サムエル・スマイルズとSELF-HELP
(遠山先生蔵書)

 開校3年目の1914(大正3)年4月、遠山院長によって西郷隆盛の愛誦語「敬天愛人」が校訓に定められた。「敬天愛人」が校訓となった経緯は、1913(大正2)年に行われた最初の県外修学旅行で、引率者の藤井寅一教頭が、西郷が揮毫(きごう)した書の石刷りを持ち帰ったのがきっかけである。遠山院長が修学旅行団のことを事前に連絡していた、メソジスト鹿児島教会の柳原直人牧師から藤井教頭が貰い受けて来たのである。それを協議のうえ、大正3年4月15日に遠山院長が校訓として定め発表したのである。
 しかし、校訓としたからと言って『西郷南洲遺訓』に表明された西郷の敬天思想及び陽明学的人倫思想を九州学院の人格教育の標語として採り込んだという訳ではない。「敬天愛人」が、九州学院のキリスト教主義人格教育の理念を象徴的に表す標語として用いるのにふさわしかったのである。
 そもそも「敬天愛人」は西郷隆盛が最初に用いた語ではない。諸橋轍次博士の『大漢和辞典』の「敬天愛人」の項には「西郷南洲の語」と解説があり『西郷南洲遺訓』中の一文を引証しているが、西郷の造語というのは間違いで、西郷が愛誦し揮毫した語(四字成句)と解すべきである。
 「遠山参良先生蔵書遺本」(九州学院所蔵)中に、サミュエル・スマイルズ(SAMUEL SMILES)の著書“SELF-HELP”(『西国立志編』)と“CHARACTER”(『西洋品行論』)の洋書がある。遠山院長が愛読し、第五高等学校や九州学院などで教材に使ったのかもしれない。実際、泰西自由主義が標榜され民権道徳が教授されていた徳富蘇峰の「大江義塾」(明治15年3月~19年12月)では、修身の教科書として『西国立志編』、『西洋品行論』が採用されていた。
中村正直(敬宇)

中村正直(敬宇)

 “SELF-HELP”(1859年発行)は、中村正直(号・敬宇=敬天)によって1871(明治4)年7月に『西国立志編 原名 自助論』として訳出出版され、福沢諭吉の『学問のすすめ』(明治5年2月~9年11月出版)と共に明治の二大啓蒙書となった。「明治の聖書」と言われ、当時の日本で総計百万部は出たといわれるほどのベストセラーとなった。

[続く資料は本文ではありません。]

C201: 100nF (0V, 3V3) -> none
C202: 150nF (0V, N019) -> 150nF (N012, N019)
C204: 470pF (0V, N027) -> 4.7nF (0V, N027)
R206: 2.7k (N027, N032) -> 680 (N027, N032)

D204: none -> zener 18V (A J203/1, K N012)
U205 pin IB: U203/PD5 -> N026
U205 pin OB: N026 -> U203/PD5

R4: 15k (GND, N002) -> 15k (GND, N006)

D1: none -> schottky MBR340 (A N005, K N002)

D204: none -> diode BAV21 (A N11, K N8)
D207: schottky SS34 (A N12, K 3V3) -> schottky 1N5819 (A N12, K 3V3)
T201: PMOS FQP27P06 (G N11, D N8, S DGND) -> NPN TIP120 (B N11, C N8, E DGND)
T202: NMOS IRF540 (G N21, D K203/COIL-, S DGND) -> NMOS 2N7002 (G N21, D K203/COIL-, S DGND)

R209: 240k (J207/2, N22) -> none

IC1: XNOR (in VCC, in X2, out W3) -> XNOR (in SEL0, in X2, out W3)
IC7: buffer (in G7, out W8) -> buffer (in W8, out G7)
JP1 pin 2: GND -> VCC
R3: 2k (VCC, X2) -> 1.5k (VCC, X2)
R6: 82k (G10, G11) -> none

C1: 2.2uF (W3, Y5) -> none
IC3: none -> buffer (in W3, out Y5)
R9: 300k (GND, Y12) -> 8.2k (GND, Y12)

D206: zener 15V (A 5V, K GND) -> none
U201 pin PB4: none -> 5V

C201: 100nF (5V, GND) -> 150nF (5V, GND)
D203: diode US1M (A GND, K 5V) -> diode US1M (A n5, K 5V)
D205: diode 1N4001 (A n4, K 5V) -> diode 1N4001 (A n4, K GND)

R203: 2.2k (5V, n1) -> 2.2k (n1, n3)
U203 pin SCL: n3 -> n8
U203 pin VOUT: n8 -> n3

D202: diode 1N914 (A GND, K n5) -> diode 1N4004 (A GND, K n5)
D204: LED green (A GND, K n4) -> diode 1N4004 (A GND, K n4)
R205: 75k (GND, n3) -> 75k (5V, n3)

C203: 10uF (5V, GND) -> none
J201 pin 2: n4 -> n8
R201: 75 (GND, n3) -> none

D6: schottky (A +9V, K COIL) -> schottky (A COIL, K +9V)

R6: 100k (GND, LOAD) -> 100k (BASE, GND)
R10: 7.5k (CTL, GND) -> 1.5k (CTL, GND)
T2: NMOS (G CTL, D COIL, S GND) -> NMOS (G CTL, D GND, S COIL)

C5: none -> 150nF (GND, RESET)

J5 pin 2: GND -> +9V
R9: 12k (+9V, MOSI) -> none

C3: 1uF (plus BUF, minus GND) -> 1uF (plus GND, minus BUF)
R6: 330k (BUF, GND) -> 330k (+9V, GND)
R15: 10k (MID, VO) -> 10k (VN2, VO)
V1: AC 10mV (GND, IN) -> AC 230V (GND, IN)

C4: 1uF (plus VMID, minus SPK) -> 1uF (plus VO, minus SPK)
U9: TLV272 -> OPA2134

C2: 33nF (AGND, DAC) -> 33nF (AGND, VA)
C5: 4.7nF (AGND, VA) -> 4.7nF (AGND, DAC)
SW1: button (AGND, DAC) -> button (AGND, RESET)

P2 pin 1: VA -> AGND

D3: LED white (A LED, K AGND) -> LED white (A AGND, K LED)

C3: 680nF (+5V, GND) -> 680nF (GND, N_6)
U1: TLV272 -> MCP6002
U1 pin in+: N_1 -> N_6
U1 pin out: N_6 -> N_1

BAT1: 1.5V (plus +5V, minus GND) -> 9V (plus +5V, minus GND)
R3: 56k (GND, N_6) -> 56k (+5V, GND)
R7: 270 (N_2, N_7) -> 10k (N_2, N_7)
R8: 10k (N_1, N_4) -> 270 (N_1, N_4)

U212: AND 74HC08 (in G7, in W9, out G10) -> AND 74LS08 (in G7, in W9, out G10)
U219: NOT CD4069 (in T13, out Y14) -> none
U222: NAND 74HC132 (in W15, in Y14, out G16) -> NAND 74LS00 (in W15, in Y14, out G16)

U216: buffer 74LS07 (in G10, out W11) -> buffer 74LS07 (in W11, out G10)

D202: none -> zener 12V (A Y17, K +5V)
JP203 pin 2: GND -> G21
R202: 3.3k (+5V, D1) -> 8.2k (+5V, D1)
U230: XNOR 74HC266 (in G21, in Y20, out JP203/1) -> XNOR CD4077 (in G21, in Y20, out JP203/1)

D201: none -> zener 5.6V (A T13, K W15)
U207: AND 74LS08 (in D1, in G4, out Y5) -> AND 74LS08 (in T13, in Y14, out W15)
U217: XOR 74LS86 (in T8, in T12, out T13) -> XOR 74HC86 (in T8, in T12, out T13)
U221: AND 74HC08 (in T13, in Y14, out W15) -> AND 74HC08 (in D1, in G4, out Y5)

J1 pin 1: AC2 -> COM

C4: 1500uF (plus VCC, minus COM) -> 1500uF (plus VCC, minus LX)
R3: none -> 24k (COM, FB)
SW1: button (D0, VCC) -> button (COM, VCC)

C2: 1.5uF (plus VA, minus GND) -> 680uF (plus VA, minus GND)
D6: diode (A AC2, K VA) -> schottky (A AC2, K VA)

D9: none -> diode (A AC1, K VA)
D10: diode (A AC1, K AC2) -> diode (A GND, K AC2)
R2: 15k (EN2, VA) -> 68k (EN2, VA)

このイギリスのブルジョア的勤勉立志を説いた『西国立志編』は、近代国家と資本主義の形成期にあって、封建的な儒教に替わりうる西洋のキリスト教的道徳を教示してくれる書として多くの青少年に光明を与えた。
 中村正直は1868(明治元)年6月イギリス留学から帰朝し、10月静岡学問所が開設されると、一等教授に任命され「敬天愛人説」を著した。この著述で、中村正直が日本人として初めて「敬天愛人」を使ったのである。そして、静岡で中村から訓えを受けた薩摩藩士最上五郎から、西郷は「敬天愛人説」を伝え聞き、敬天の思想に目を見はった。
 明治4年『西国立志編』が刊行されると、たちまち全国に流布し、「明治の聖書」といわれる啓蒙書となった。明治6年征韓論に破れ鹿児島に下野していた西郷隆盛も、当然この著書の「敬天愛人」の精神に深く共鳴したに違いない。以後、西郷は「敬天愛人」を愛誦語として書き記し、それが広く世に知れ渡るようになったのである。
 「天はみずから助くるものを助く」(Heaven helps those who help themselves.)で始まる“SELF-HELP”『西国立志編』の「自助の精神」が、九州学院の校訓「敬天愛人」の基底にはある。さらに、聖書の福音(「マタイによる福音書」22:37~39)を原典とすることによって、教訓「自分で自分を監督し、役に立つ善人となれ」とともに、遠山院長が構想したキリスト教主義学校の根幹を支える建学の精神となったのである。